As Bloomberg News rightly points out, this is a crazy scheme that makes no financial sense:
Similarly, increasing the federal cigarette tax to $1.95 per pack to pay for a new national preschool program sounds great. Except when you consider that tobacco taxes are extraordinarily regressive, increase smuggling, and impose costs on a small and dwindling part of the population to pay for a putatively permanent federal program. It's hard to see how this tax is particularly fair. And as the rate of adults who smoke cigarettes continues its inexorable long-term decline, it's even harder to see how the revenue will be sustainable.
Last year, a major study showed just how regressive tobacco taxes are: In New York, the state with the highest cigarette tax in the nation and in parts of which a pack of premium brand cigarettes can cost you over $10 per pack, low-income smokers "spent nearly 25 percent of their household income on cigarettes." Meanwhile, nationwide, the poorest smokers spent nearly 15 percent of their household income on cigarettes. So, under Obama's new budget plan, these people will be hammered hardest and even harder than they have been to-date.
Unless they quit, that is. And of course that is the really crazy part of the plan. Obama claims universal pre-K education is a necessary item for the federal government to fund. It's going to have a very hard time funding this "essential priority" if smokers quit, cut back, or -- increasingly a possibility in certain major cities -- start buying illicit cigarettes smuggled in from overseas, to evade taxes.

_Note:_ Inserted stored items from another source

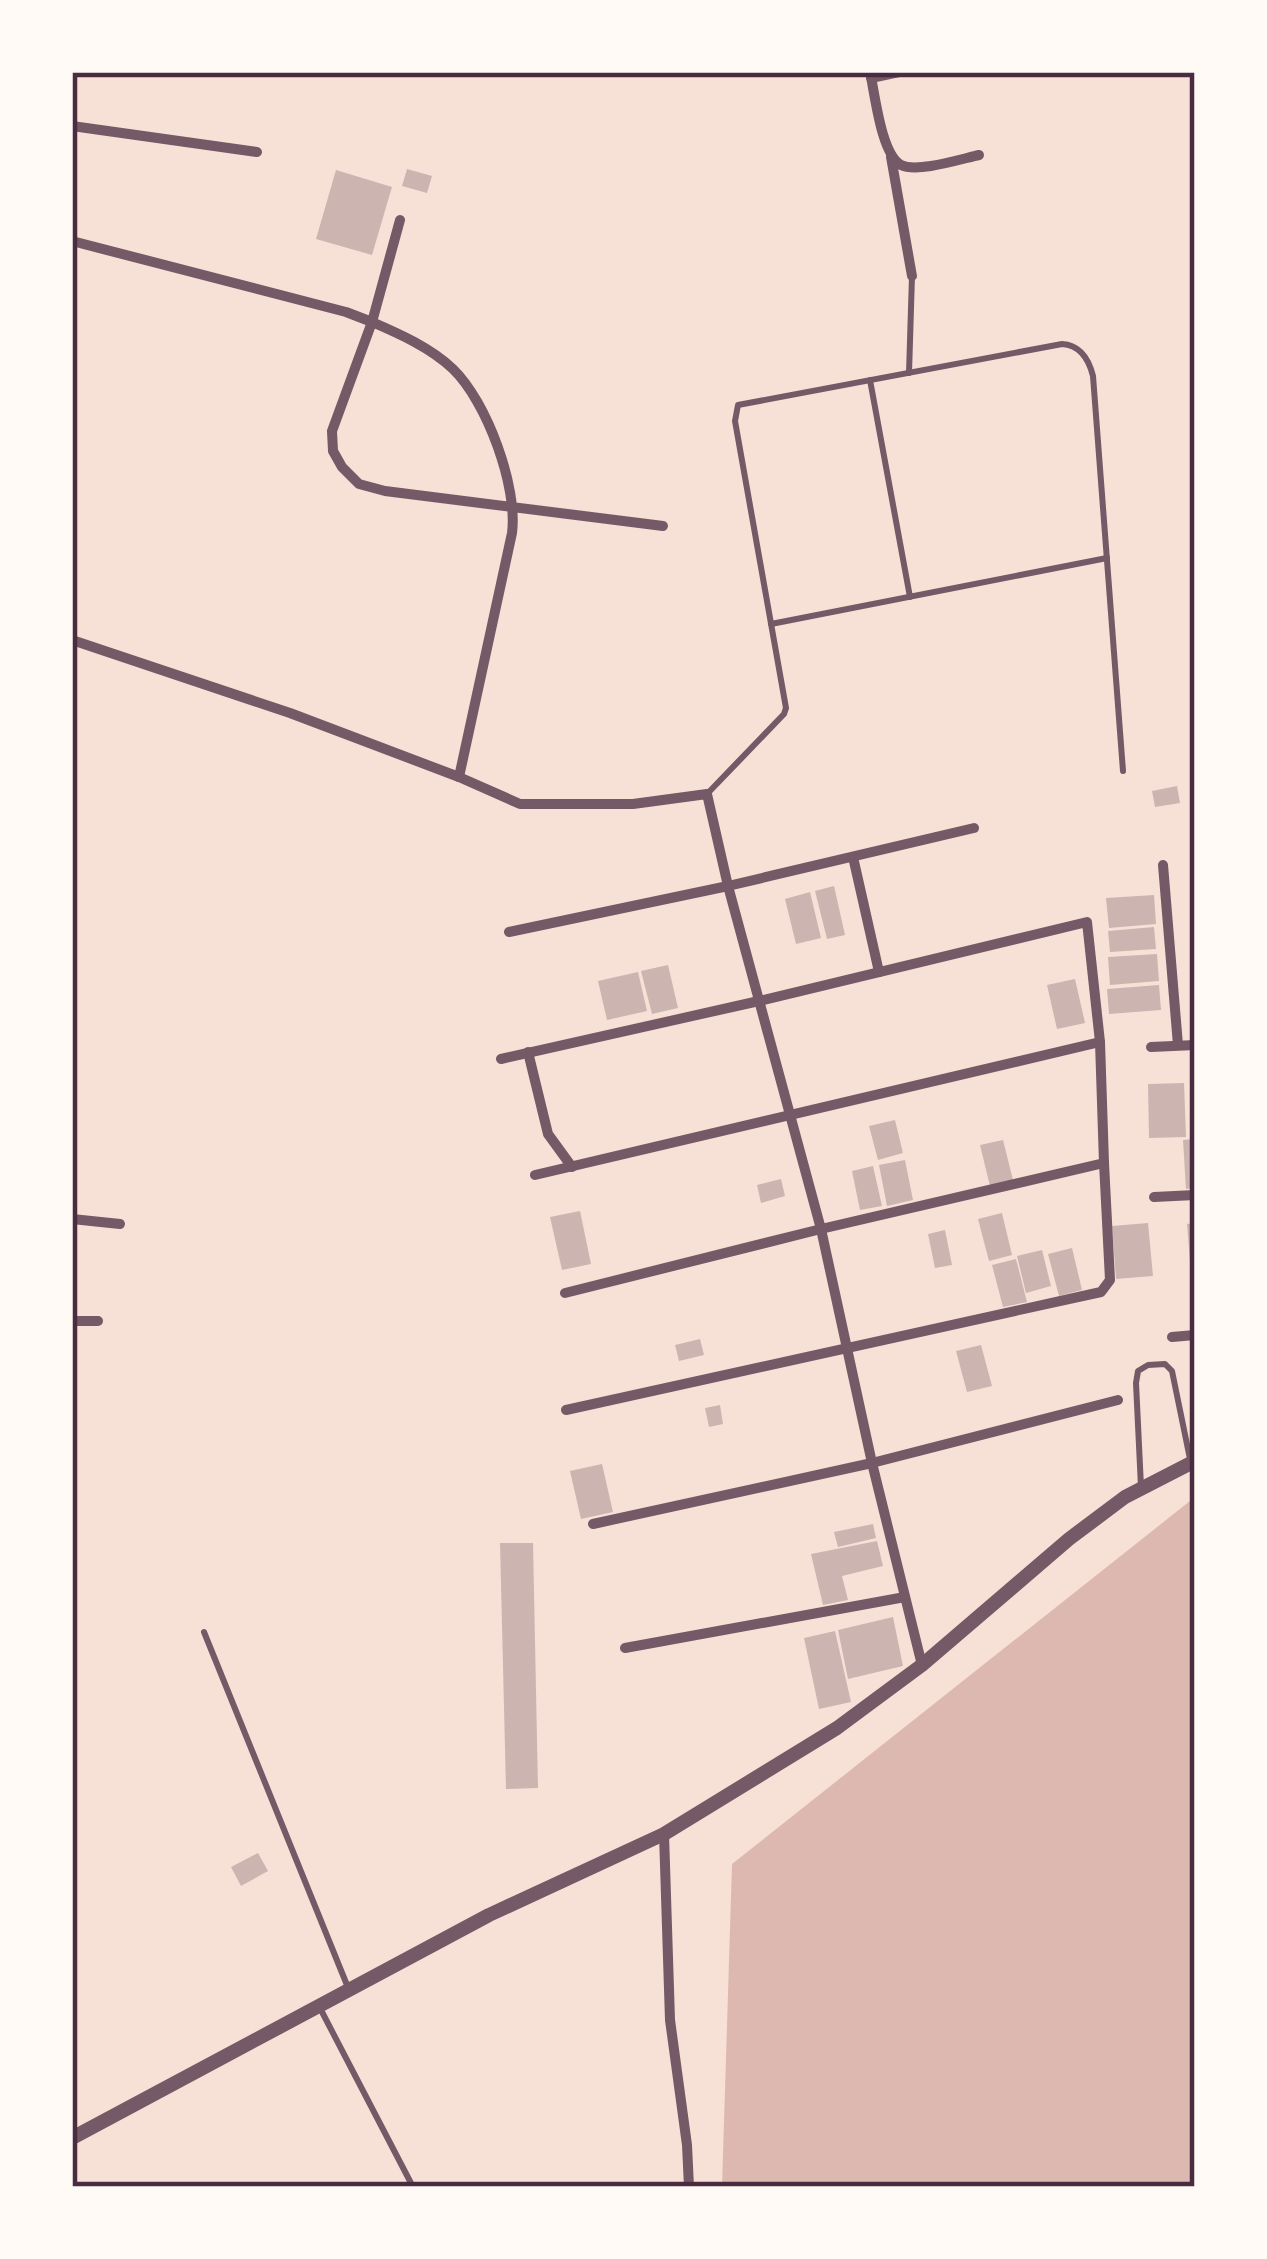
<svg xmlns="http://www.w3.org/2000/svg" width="1267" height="2259" font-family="'Alegreya Sans',sans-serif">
	<rect width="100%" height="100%" fill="#f7e1d7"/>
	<!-- water -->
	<polygon fill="#dcb8b0" points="1195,1497 1195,2187 722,2187 732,1864"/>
	<!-- building -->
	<g fill="#ccb4b1">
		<polygon points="407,169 432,176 427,193 402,186"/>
		<polygon points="336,170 392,187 372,255 316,239"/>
		<polygon points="1177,786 1180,803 1155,807 1152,791"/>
		<polygon points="834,886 845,935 827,939 815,891"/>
		<polygon points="810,892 821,938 796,944 785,899"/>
		<polygon points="1154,895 1156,924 1109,928 1106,898"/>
		<polygon points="1154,927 1156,949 1110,952 1108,931"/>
		<polygon points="1157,954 1159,981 1110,985 1108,957"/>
		<polygon points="668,965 678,1008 652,1014 641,971"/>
		<polygon points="638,972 647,1011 607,1020 598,981"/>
		<polygon points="1075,979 1085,1023 1057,1029 1047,985"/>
		<polygon points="1159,985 1161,1010 1109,1014 1107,989"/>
		<polygon points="1184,1083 1186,1137 1149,1138 1148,1084"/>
		<polygon points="895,1120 903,1153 878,1160 869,1126"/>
		<polygon points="1195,1139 1195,1188 1186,1189 1183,1140"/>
		<polygon points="1003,1140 1013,1180 990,1186 980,1145"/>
		<polygon points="905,1160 913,1200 887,1206 879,1165"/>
		<polygon points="873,1166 882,1206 860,1210 852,1171"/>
		<polygon points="781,1179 785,1196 761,1203 757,1185"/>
		<polygon points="580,1211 591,1264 562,1270 550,1217"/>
		<polygon points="1002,1213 1012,1255 989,1261 978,1219"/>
		<polygon points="1148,1223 1153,1276 1116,1279 1112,1226"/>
		<polygon points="1195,1223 1195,1285 1192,1285 1187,1224"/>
		<polygon points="945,1230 952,1265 935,1268 928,1234"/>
		<polygon points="1072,1248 1082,1290 1059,1296 1048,1254"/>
		<polygon points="1042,1250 1051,1286 1026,1293 1017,1256"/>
		<polygon points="1016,1259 1027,1302 1003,1307 992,1265"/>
		<polygon points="700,1339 704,1355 679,1361 675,1345"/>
		<polygon points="981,1345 992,1386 967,1392 956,1351"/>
		<polygon points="720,1405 723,1424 709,1427 705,1408"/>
		<polygon points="602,1464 613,1512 581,1519 570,1471"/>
		<polygon points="873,1524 876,1538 838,1547 834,1532"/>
		<polygon points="877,1541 883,1566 842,1576 848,1600 823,1605 811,1554"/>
		<polygon points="500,1543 533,1543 538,1788 506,1789"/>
		<polygon points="893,1617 903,1666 848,1679 838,1630"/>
		<polygon points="835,1631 851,1702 819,1709 804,1638"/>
		<polygon points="258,1853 268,1871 241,1886 231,1867"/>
	</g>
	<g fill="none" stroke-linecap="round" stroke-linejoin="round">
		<!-- service -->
		<g stroke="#755966" stroke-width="6">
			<polyline points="909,373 912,276"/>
			<polyline points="870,380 910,597"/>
			<polyline points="771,624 1107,558"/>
			<path d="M707,794l77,-80 2,-6 -51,-287 3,-16 324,-61c18,1 27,16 31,32l30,395"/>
			<polyline points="1141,1487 1136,1383 1138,1371 1148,1365 1165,1364 1172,1371 1190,1459"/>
			<polyline points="204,1632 349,1990"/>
			<polyline points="321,2010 413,2187"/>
		</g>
		<!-- minor -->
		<g stroke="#755966" stroke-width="10">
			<path d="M870,72c5,22 11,82 31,93 16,8 60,-6 78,-10"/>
			<polyline points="871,78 899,72"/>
			<polyline points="72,126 257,152"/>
			<polyline points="891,157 912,276"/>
			<polyline points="72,241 346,312 372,322 400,220"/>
			<polyline points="72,640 290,713 459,777 520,804 633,804 707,794 728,886 821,1229 872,1463 922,1665"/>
			<path d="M459,777l53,-244c6,-46 -25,-131 -59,-164 -22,-21 -53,-35 -81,-47l-40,109 1,20 9,16 17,17 26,7 278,35"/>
			<polyline points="853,857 879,972"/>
			<polyline points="1163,865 1178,1045"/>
			<polyline points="509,932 728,886 974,828"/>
			<polyline points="1151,1047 1195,1045"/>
			<polyline points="528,1052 548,1134 572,1167"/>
			<polyline points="501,1059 759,1001 1087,922 1100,1042 1104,1163 821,1229 565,1293"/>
			<polyline points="535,1175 1100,1042"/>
			<polyline points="1154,1197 1195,1195"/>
			<polyline points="72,1219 120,1224"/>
			<polyline points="72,1321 98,1321"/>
			<polyline points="1172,1337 1195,1335"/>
			<polyline points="566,1410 1101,1292 1110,1280 1104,1163"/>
			<polyline points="593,1524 872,1463 1118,1400"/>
			<polyline points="625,1648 905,1597"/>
			<polyline points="664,1834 670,2020 687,2145 689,2187"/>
		</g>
		<!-- tertiary -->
		<polyline stroke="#755966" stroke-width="14" points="72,2138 489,1915 664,1834 837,1728 922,1665 1069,1539 1125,1497 1195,1461"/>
	</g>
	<!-- border -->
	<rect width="1267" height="2259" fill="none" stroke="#fffaf5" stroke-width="150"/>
	<rect x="75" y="75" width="1117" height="2109" fill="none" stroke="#4a2c40" stroke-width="4.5"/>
</svg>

In Rhode Island, which has the nation's second highest cigarette tax, just last year, a Chinese national was charged with smuggling more than $1 million worth of counterfeit Marlboros into Miami. And in 2011, smugglers dealing in Vietnamese-made Marlboros got busted in Washington State for evading a whopping $24 million in taxes through their illicit importation of the smokes.
If Obama's scheme were to succeed, it would incentivize both smokers quitting and this kind of criminality, which is bad news if you think funding universal pre-Kindergarten is a national priority.